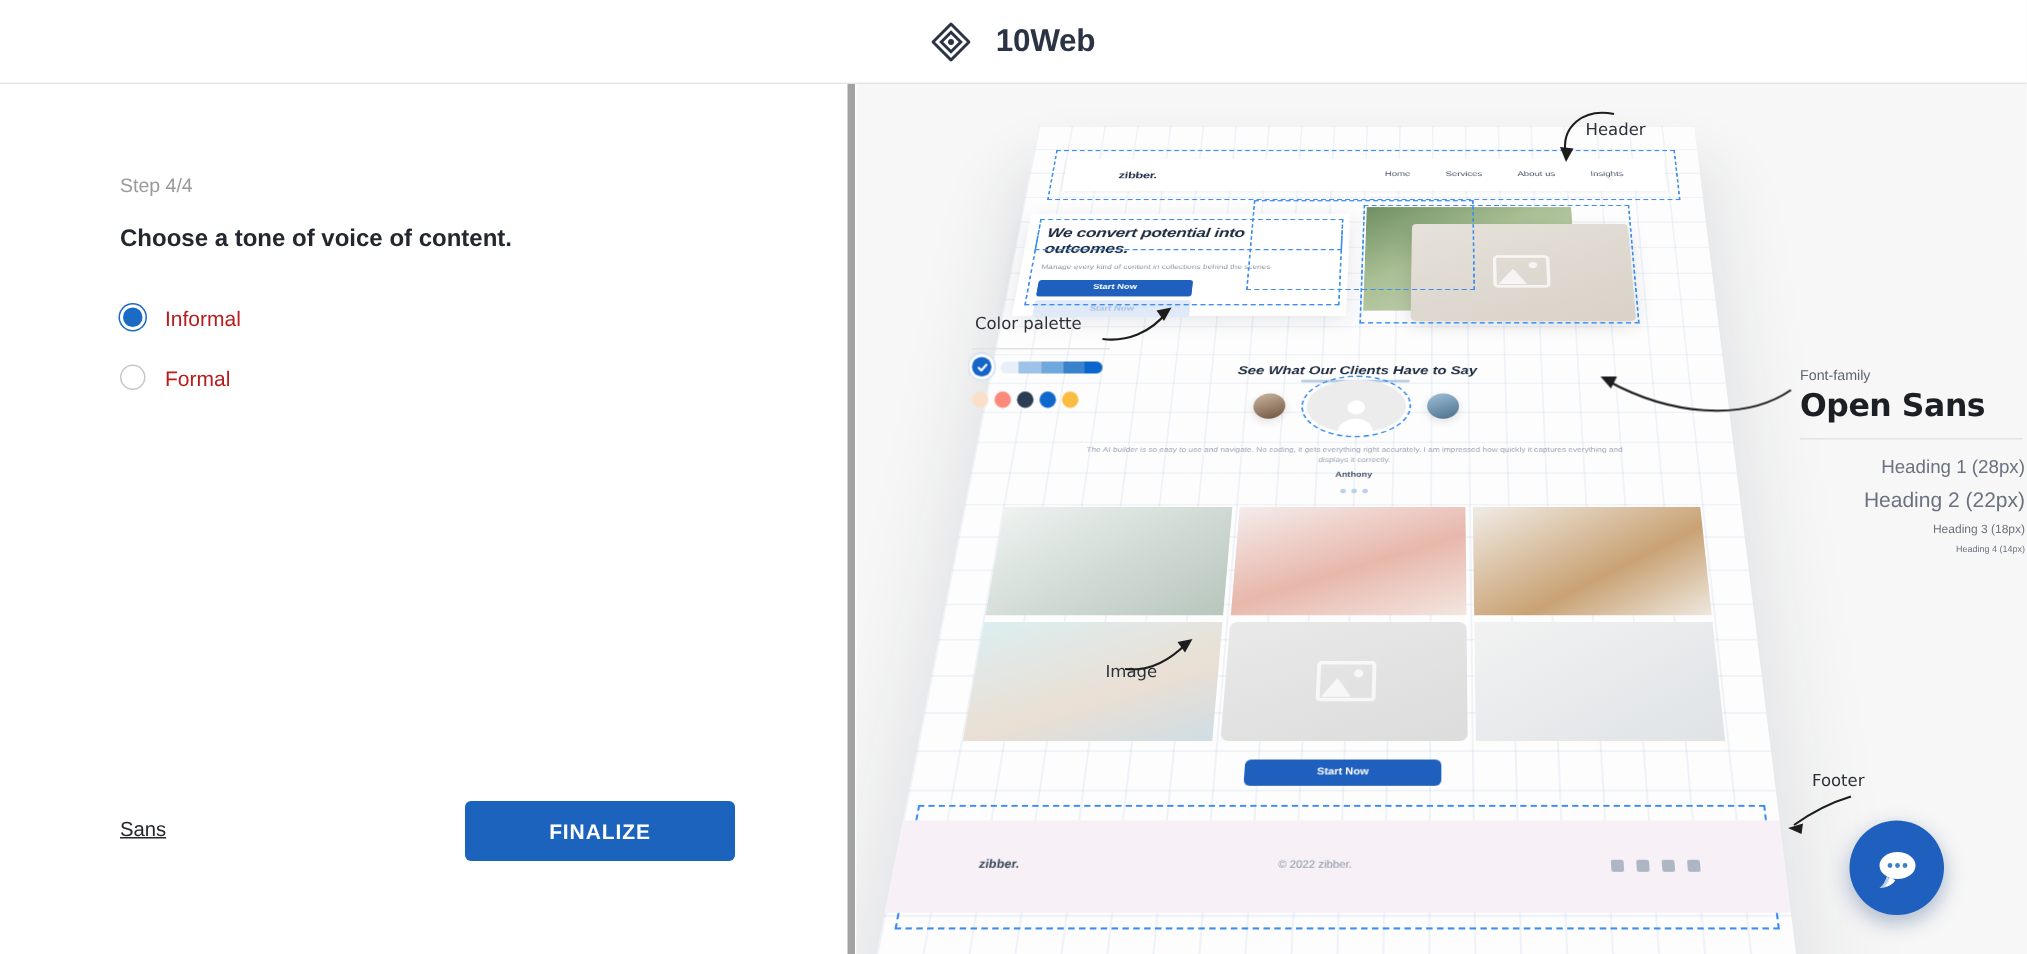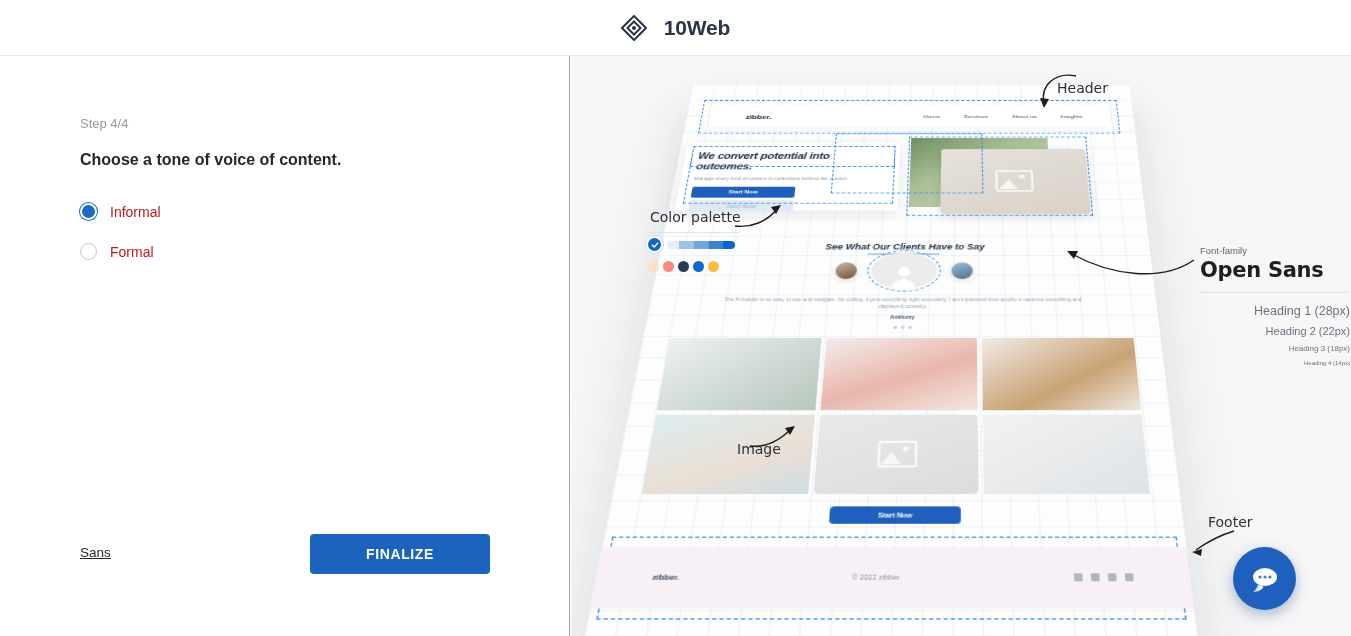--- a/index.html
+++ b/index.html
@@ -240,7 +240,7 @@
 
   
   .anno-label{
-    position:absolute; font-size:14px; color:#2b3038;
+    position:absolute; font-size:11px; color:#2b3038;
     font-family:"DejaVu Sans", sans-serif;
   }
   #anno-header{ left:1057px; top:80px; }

=-=-=

• WORK INSTRUCTIONS: Wherever an image appears in the data, omit it and repeat everything else exactly.

• ANSWER TO THIS PROBLEM:
--- a/index.html
+++ b/index.html
@@ -240,7 +240,7 @@
 
   
   .anno-label{
-    position:absolute; font-size:14px; color:#2b3038;
+    position:absolute; font-size:11px; color:#2b3038;
     font-family:"DejaVu Sans", sans-serif;
   }
   #anno-header{ left:1057px; top:80px; }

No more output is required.